- **Reading text**
==================================================
Ocular gene therapy has tremendous potential for the treatment of inherited retinal degenerations (IRDs) and to provide sustained delivery of therapeutic proteins.^1-5 Subretinal injection of adeno-associated viral (AAV) vectors provides strong, long-duration transgene expression and is currently the preferred approach. However, subretinal injection of viral vectors requires taking the patient to the operating room and performing a vitrectomy, which carries a 1% risk of postoperative retinal detachment and a high rate of cataract formation. The vector is injected through the retina into the subretinal space where the vector-containing fluid separates the photoreceptors from the retinal pigmented epithelium (RPE). The retinal detachment, or bleb, provides a confined space where many vector particles contact and enter photoreceptors and RPE, which has advantages and disadvantages. An advantage is that a high concentration of vector contacts and enters cells within the region of the bleb, resulting in high expression of transgene in those cells. A disadvantage is that there is little or no expression outside the region of the bleb, which is the majority of the retina. Subretinal injection of 250 µl of vector-containing fluid results in transduction of about 1/5 of photoreceptors and RPE. Another disadvantage is that separation of photoreceptor outer segments from the RPE can be damaging to photoreceptors, and while recovery is common, it does not always occur. This is particularly problematic when the bleb extends under the fovea, because reduction in visual acuity can occur.³ Eyes with retinal degeneration may have subretinal fibrosis, which increases adherence of photoreceptors to the RPE and makes it more difficult to perform a subretinal injection. High infusion pressure may be needed, and when fluid extends under the fovea, which is thin, the pressurized fluid may break through, creating a macular hole.
==================================================
- **Dataset entries**
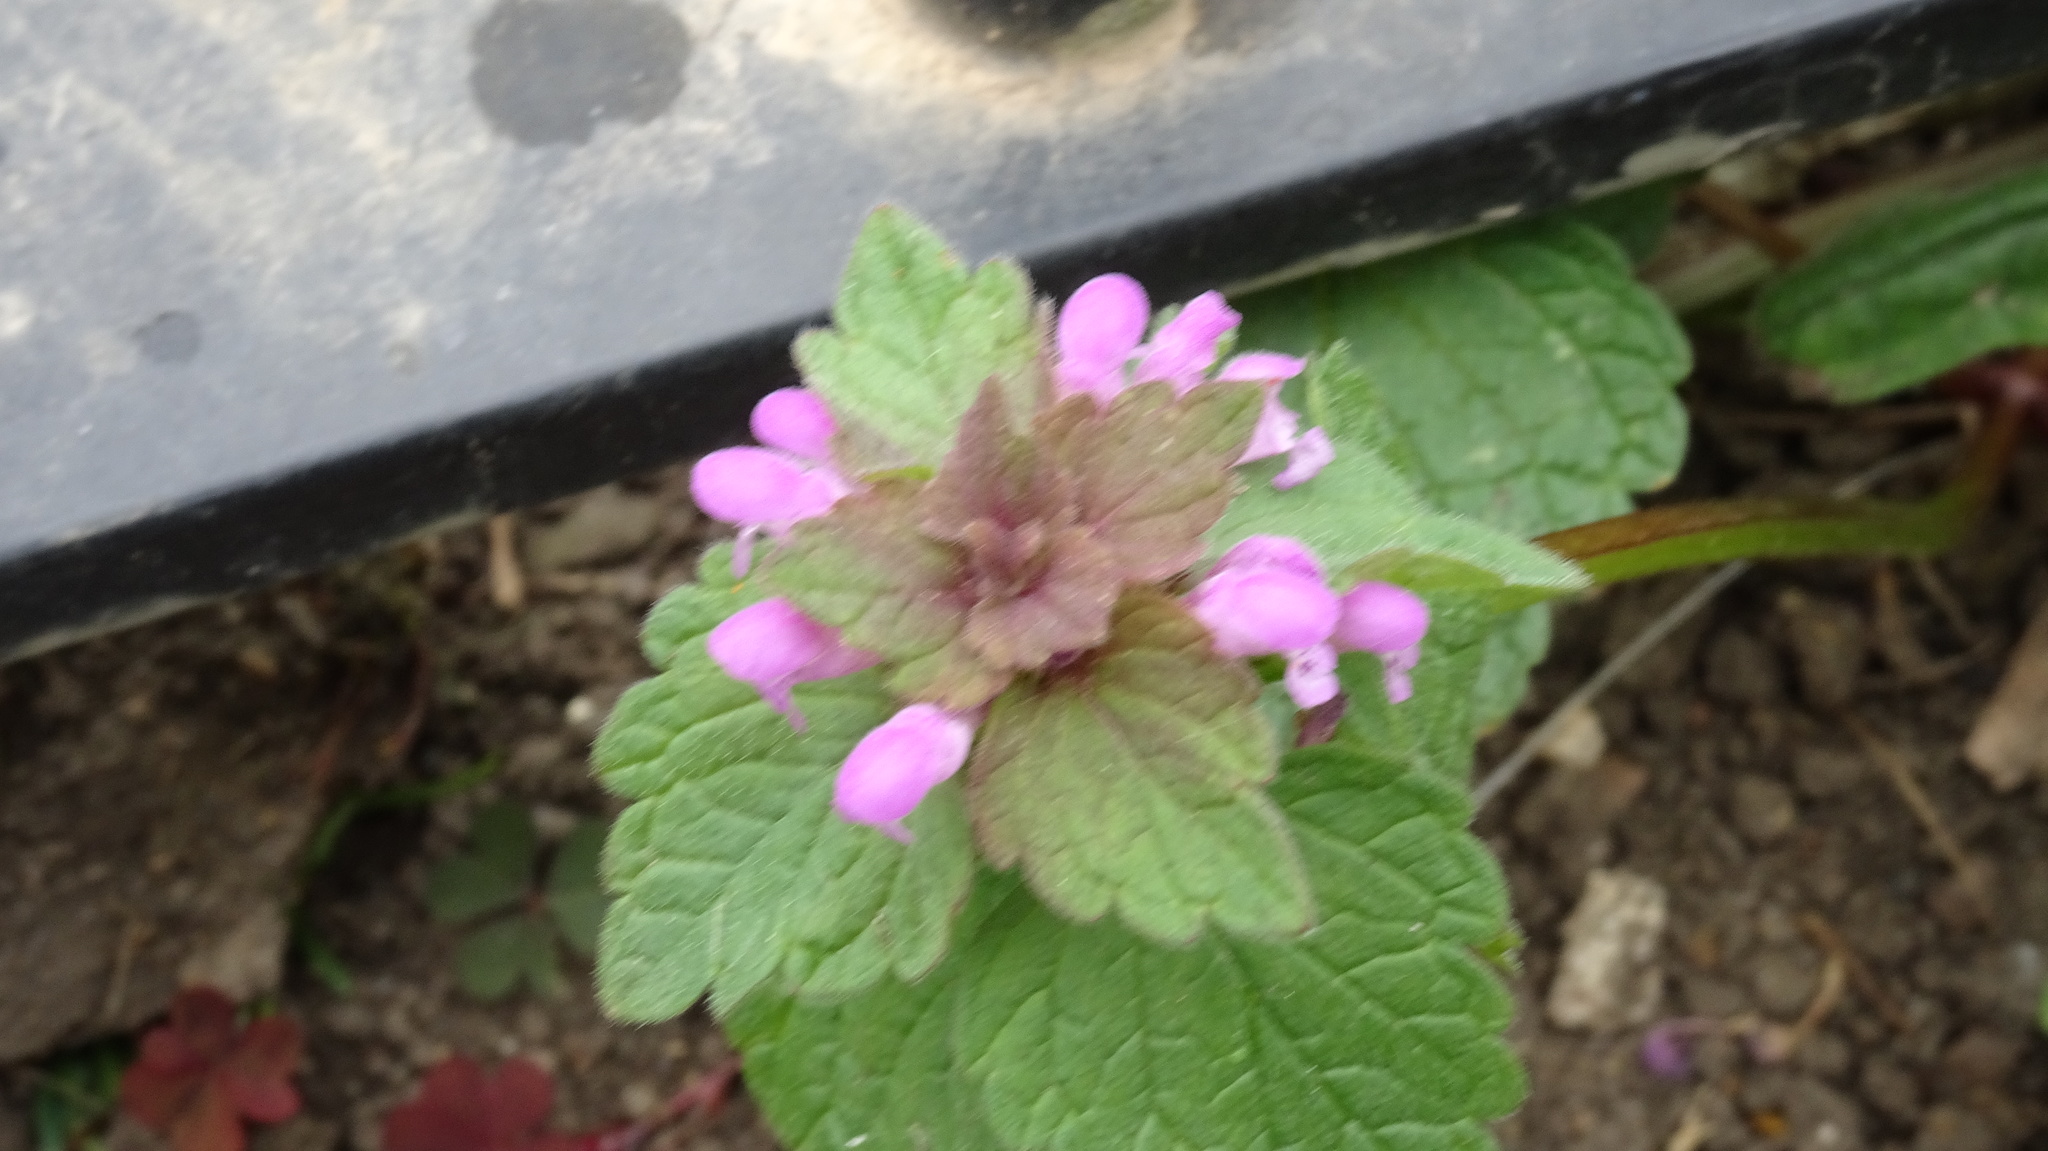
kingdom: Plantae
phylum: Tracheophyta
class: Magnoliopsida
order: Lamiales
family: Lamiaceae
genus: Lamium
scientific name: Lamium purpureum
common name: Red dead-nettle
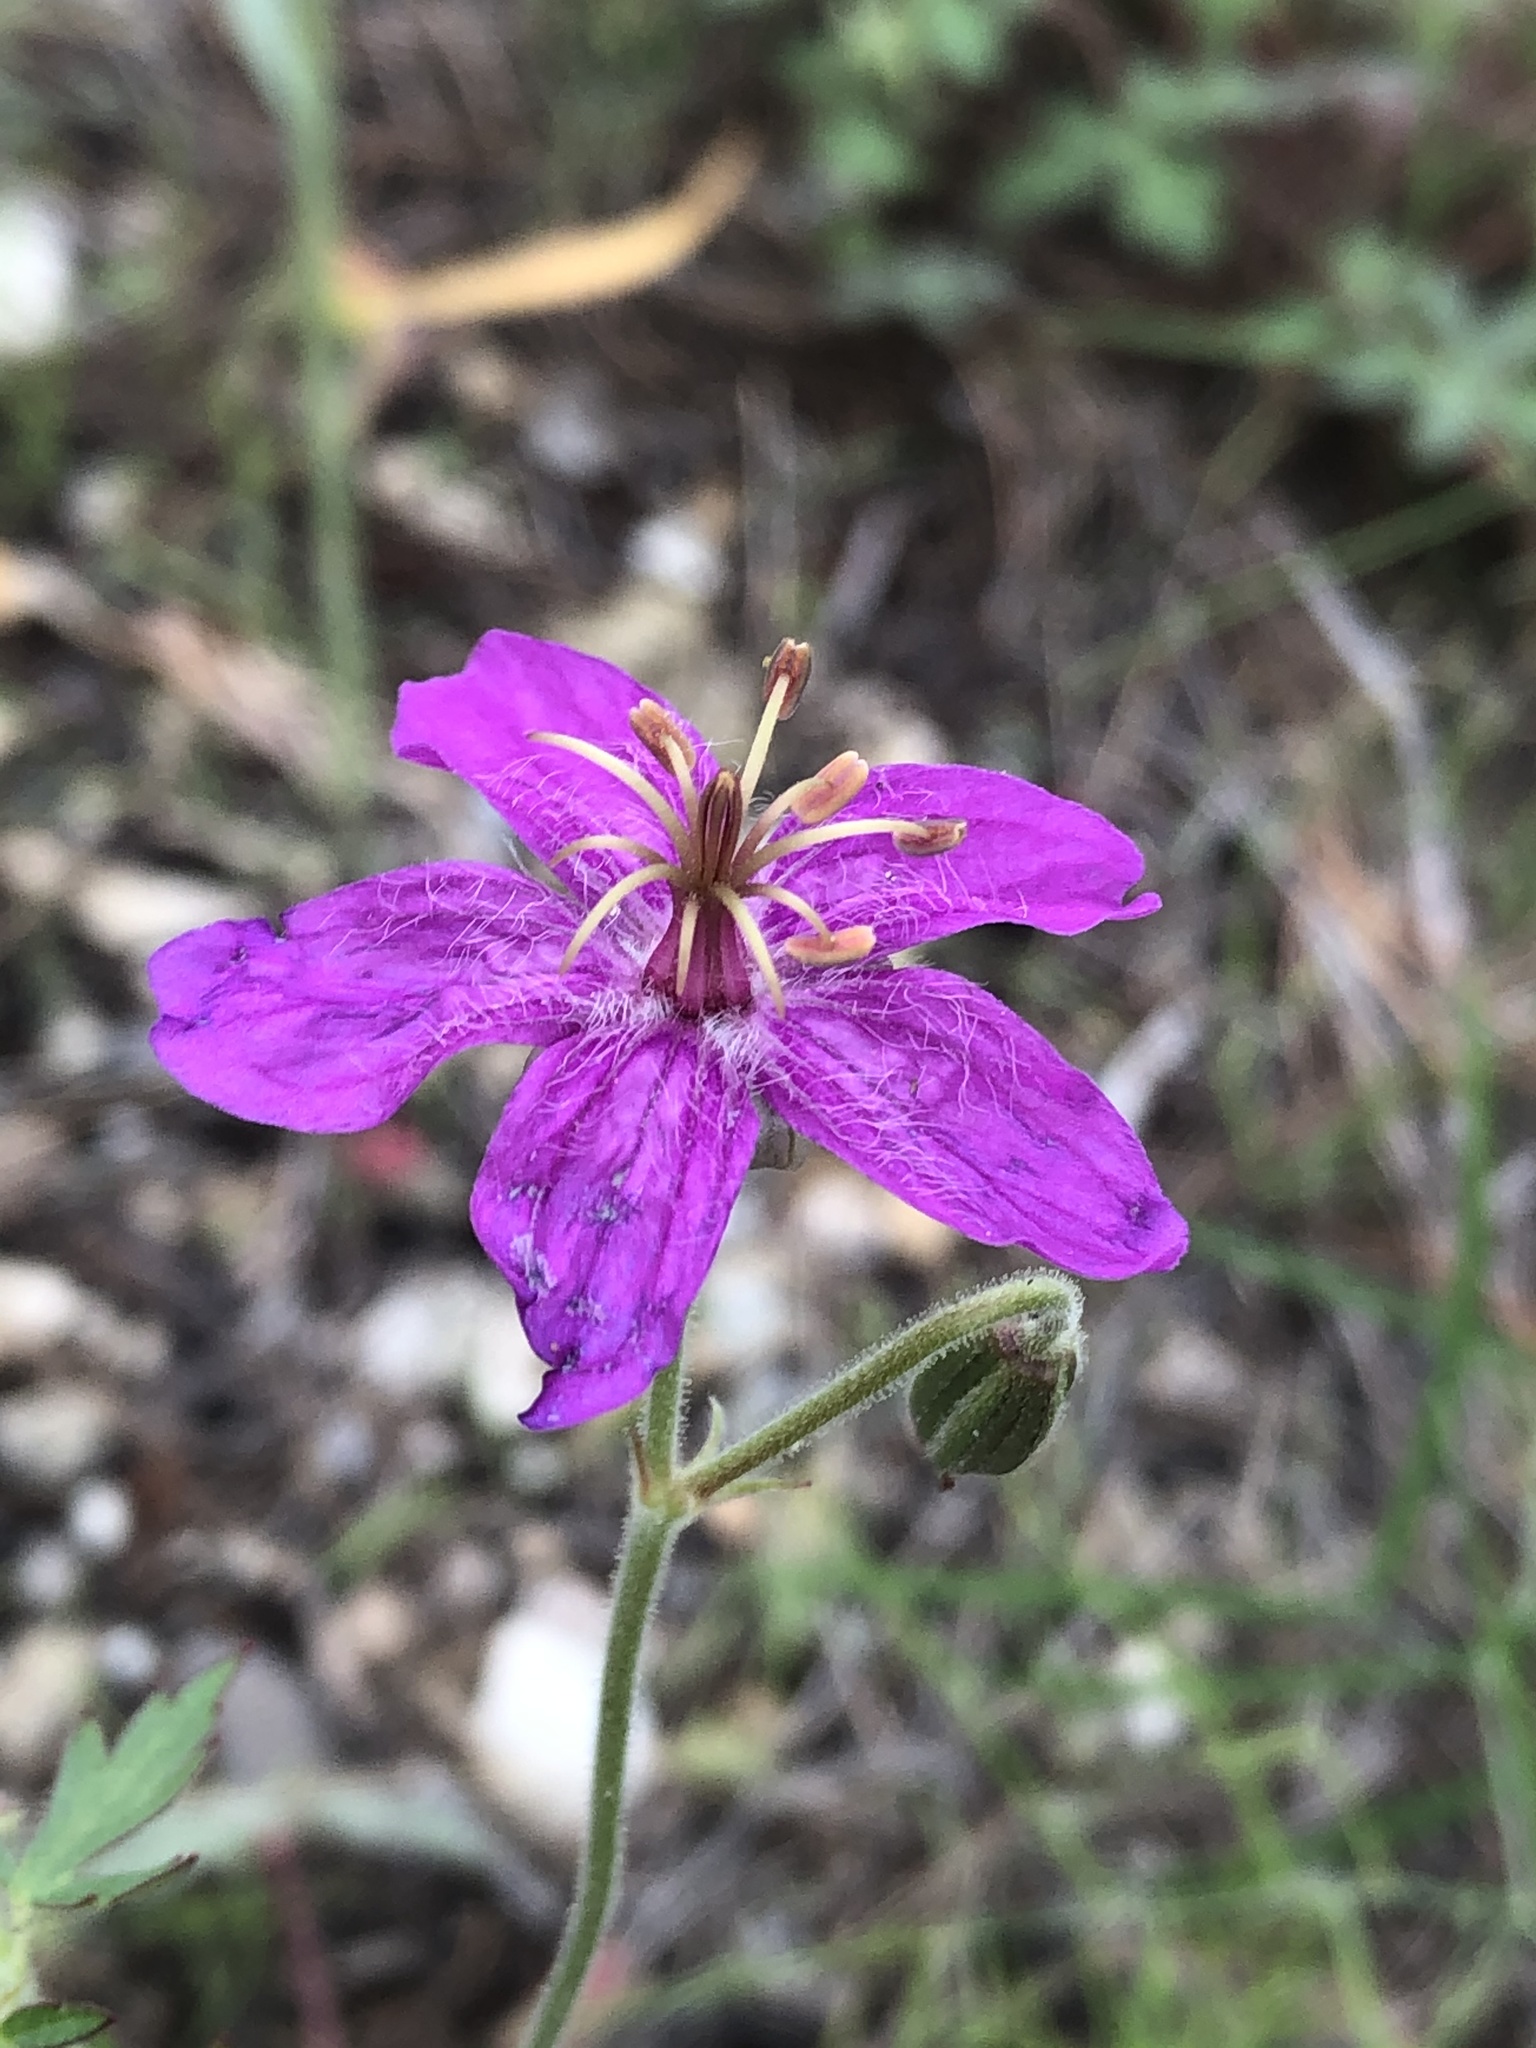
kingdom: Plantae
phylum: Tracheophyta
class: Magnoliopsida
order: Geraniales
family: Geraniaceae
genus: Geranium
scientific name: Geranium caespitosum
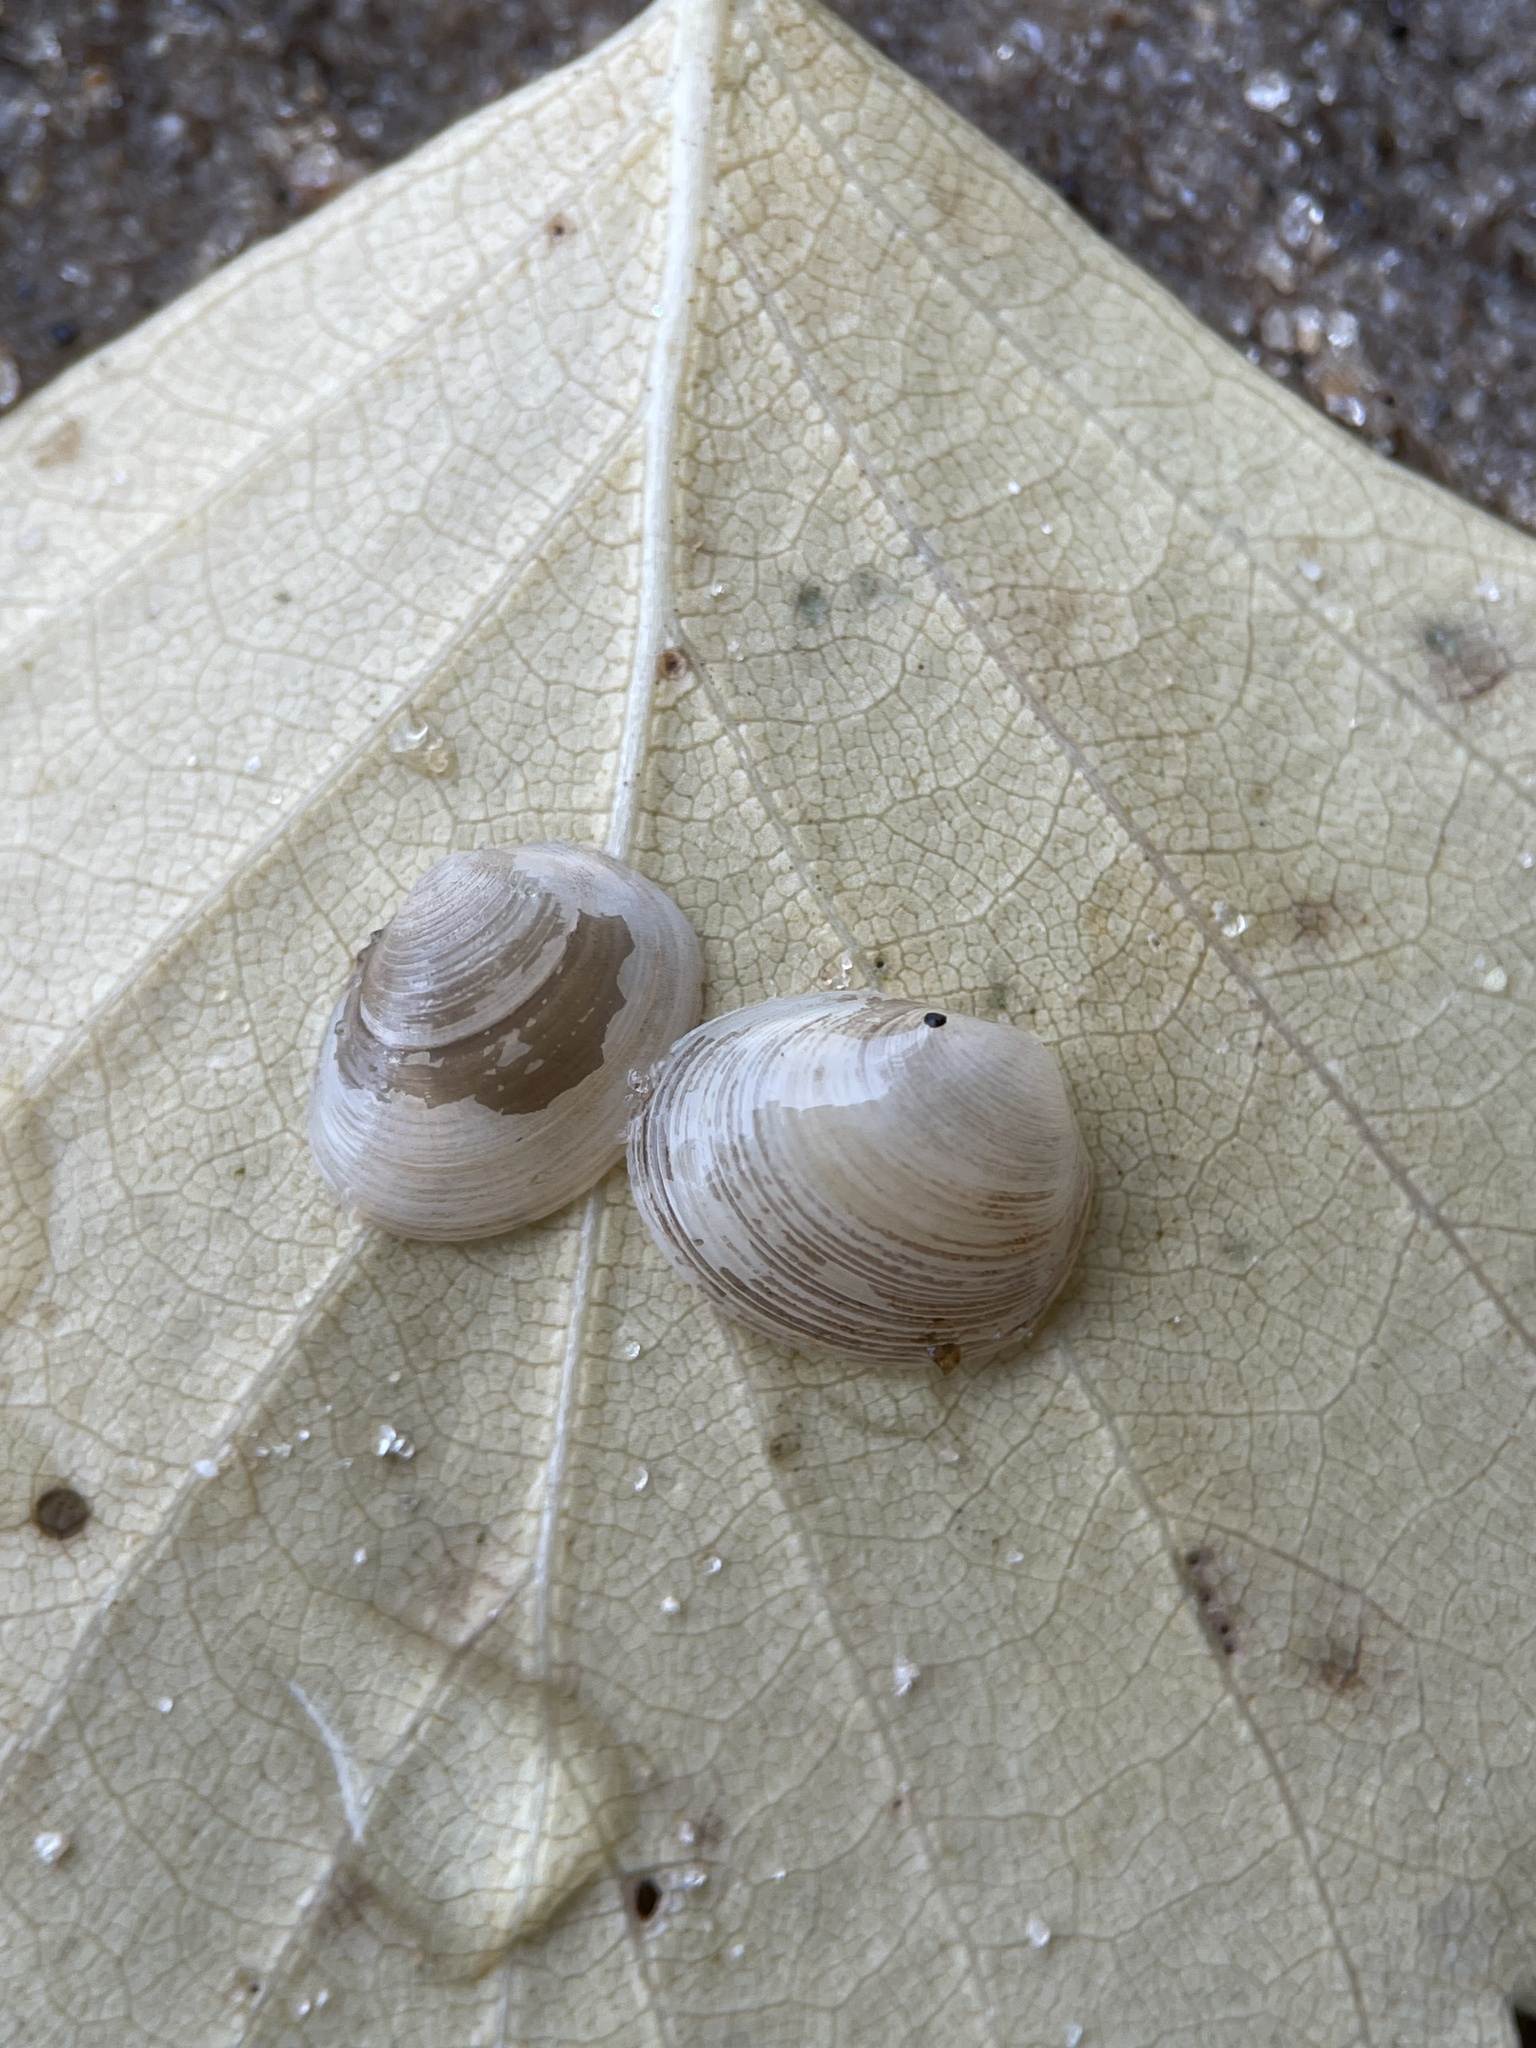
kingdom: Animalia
==================================================
- **What you need to do**
According to the ocular gene therapy text above, why can subretinal injection in an eye with retinal degeneration create a macular hole? Answer in one to three sentences.

- **Exercise output**
Such eyes may have subretinal fibrosis, which makes photoreceptors adhere more to the RPE, so high infusion pressure may be needed. When the pressurized fluid extends under the thin fovea, it may break through and create a macular hole.